WASHINGTON — After months of clashes on policy and personalit­y, President Donald Trump is considerin­g ousting Secretary of State Rex Tillerson and replacing him with hard- nosed CIA Director Mike Pompeo following less than a year on the job, senior U. S. officials said Thursday as turmoil within Trump’s national security team burst into the open.

The White House plan, which Trump has not yet signed off on, would force a major realignmen­t early in his term, also creating a vacancy atop the CIA that officials said could be filled by Republican Sen. Tom Cotton of Arkansas. The overhaul could produce a significan­t shift in both the tone and direction of the president’s foreign policy, removing it from the understate­d former oil man whose style has never fit well with Trump’s.

It is exceedingl­y rare for a secretary of state, America’s face on the global stage, to be fired or to serve for a year or less. Nor is it common for presidents to have such a significan­t Cabinet revamp so soon after taking office. Too much churn could fuel the perception of chaos in the Trump White House — perhaps one reason he has yet to pull the trigger.

Tillerson’s likely ouster, which was first reported by the New York Times, loomed awkwardly over an Oval Office meeting Thursday between Trump and the visiting Bahraini crown prince. Asked by a reporter whether he wanted Tillerson to stay on the job, Trump was coy, merely pointing out that Tillerson was in fact in the building.

“He’s here. Rex is here,” the president said.

Timing for any move was uncertain.

Defense Secretary Jim Mattis, Tillerson’s closest ally in the administra­tion, simply brushed off the report. “There’s nothing to it,” he said when asked.

White House spokeswoma­n Sarah Huckabee Sanders didn’t deny it, but she did suggest that no move was imminent.

Friction between the president and the nation’s top diplomat has grown increasing­ly public through the year.

After a report last month that Tillerson had called the president a “moron,” Tillerson was forced to appear before cameras at the State Department to pledge fealty his boss.
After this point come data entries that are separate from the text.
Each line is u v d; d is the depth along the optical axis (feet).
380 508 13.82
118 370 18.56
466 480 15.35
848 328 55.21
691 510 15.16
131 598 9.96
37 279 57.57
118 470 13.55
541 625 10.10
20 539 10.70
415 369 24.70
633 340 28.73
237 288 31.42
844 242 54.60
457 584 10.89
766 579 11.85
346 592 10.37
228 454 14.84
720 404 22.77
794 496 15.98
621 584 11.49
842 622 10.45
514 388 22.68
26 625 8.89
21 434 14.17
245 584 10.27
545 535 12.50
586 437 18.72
Soon after, Trump publicly challenged his secretary to an IQ match.

When Tillerson, who left his job as Exxon Mobil’s CEO, was tapped for the job late last year, many Trump critics expressed quiet relief that he’d picked a sober “adult” who could form a counterwei­ght to the president’s brasher, impulsive approach, especially on critical matters of war and peace.

Yet divisions on key foreign policy issues emerged quickly, and Trump has repeatedly undermined Tillerson by voicing positions at odds with those the State Department was pushing.

When Tillerson in June called on Arab nations to ease their blockade on Qatar, Trump emerged in the Rose Garden hours later to lambaste Qatar for funding terrorism. Trump also deemed diplomacy with North Korea a waste of time, when Tillerson was pursuing just that. Tillerson’s advice to Trump to stay in the Paris climate deal and certify Iran’s compliance with the nuclear deal was similarly overruled.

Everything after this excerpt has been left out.